- _Task instructions_:
The line containing "取込を保証するものではない）●最大1,000名のユーザ間でラ" marks where to begin; quote it and every line after it through the end of the data, exactly as written.

-------- Provided records

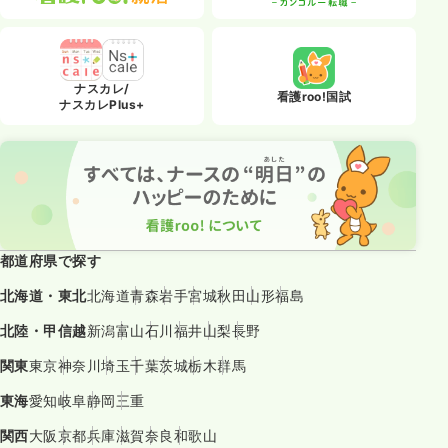
ナスカレ/
看護roo!国試
ナスカレPlus+
都道府県で探す
北海道・東北
北海道
青森
岩手
宮城
秋田
山形
福島
北陸・甲信越
新潟
富山
石川
福井
山梨
長野
関東
東京
神奈川
埼玉
千葉
茨城
栃木
群馬
東海
愛知
岐阜
静岡
三重
関西
大阪
京都
兵庫
滋賀
奈良
和歌山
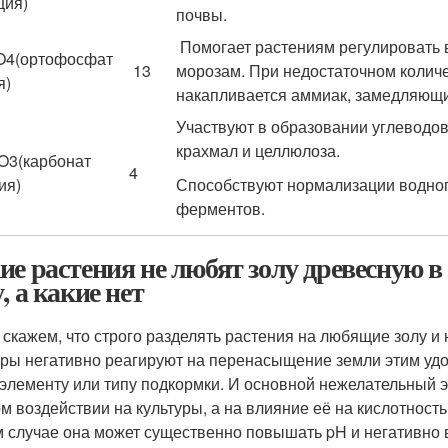
ция)
почвы.
Помогает растениям регулировать 
O
4
(ортофосфат
13
морозам. При недостаточном количе
я)
накапливается аммиак, замедляющи
Участвуют в образовании углеводов
крахмал и целлюлоза.
O
3
(карбонат
4
ия)
Способствуют нормализации водного
ферментов.
ие растения не любят золу древесную в
, а какие нет
 скажем, что строго разделять растения на любящие золу и
уры негативно реагируют на перенасыщение земли этим удоб
элементу или типу подкормки. И основной нежелательный 
м воздействии на культуры, а на влияние её на кислотност
м случае она может существенно повышать pH и негативно 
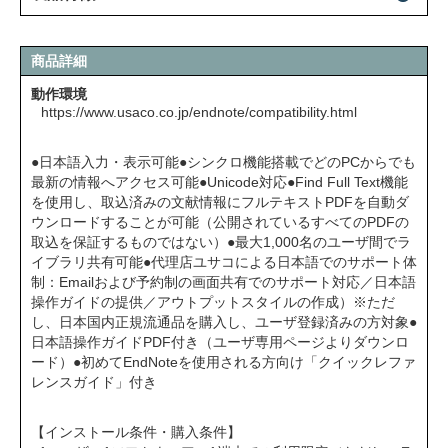
商品詳細
動作環境
https://www.usaco.co.jp/endnote/compatibility.html
●日本語入力・表示可能●シンクロ機能搭載でどのPCからでも
最新の情報へアクセス可能●Unicode対応●Find Full Text機能
を使用し、取込済みの文献情報にフルテキストPDFを自動ダ
ウンロードすることが可能（公開されているすべてのPDFの
取込を保証するものではない）●最大1,000名のユーザ間でラ
イブラリ共有可能●代理店ユサコによる日本語でのサポート体
制：Emailおよび予約制の画面共有でのサポート対応／日本語
操作ガイドの提供／アウトプットスタイルの作成）※ただ
し、日本国内正規流通品を購入し、ユーザ登録済みの方対象●
日本語操作ガイドPDF付き（ユーザ専用ページよりダウンロ
ード）●初めてEndNoteを使用される方向け「クイックレファ
レンスガイド」付き
【インストール条件・購入条件】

----------------

- _Expected answer_:
取込を保証するものではない）●最大1,000名のユーザ間でラ
イブラリ共有可能●代理店ユサコによる日本語でのサポート体
制：Emailおよび予約制の画面共有でのサポート対応／日本語
操作ガイドの提供／アウトプットスタイルの作成）※ただ
し、日本国内正規流通品を購入し、ユーザ登録済みの方対象●
日本語操作ガイドPDF付き（ユーザ専用ページよりダウンロ
ード）●初めてEndNoteを使用される方向け「クイックレファ
レンスガイド」付き
【インストール条件・購入条件】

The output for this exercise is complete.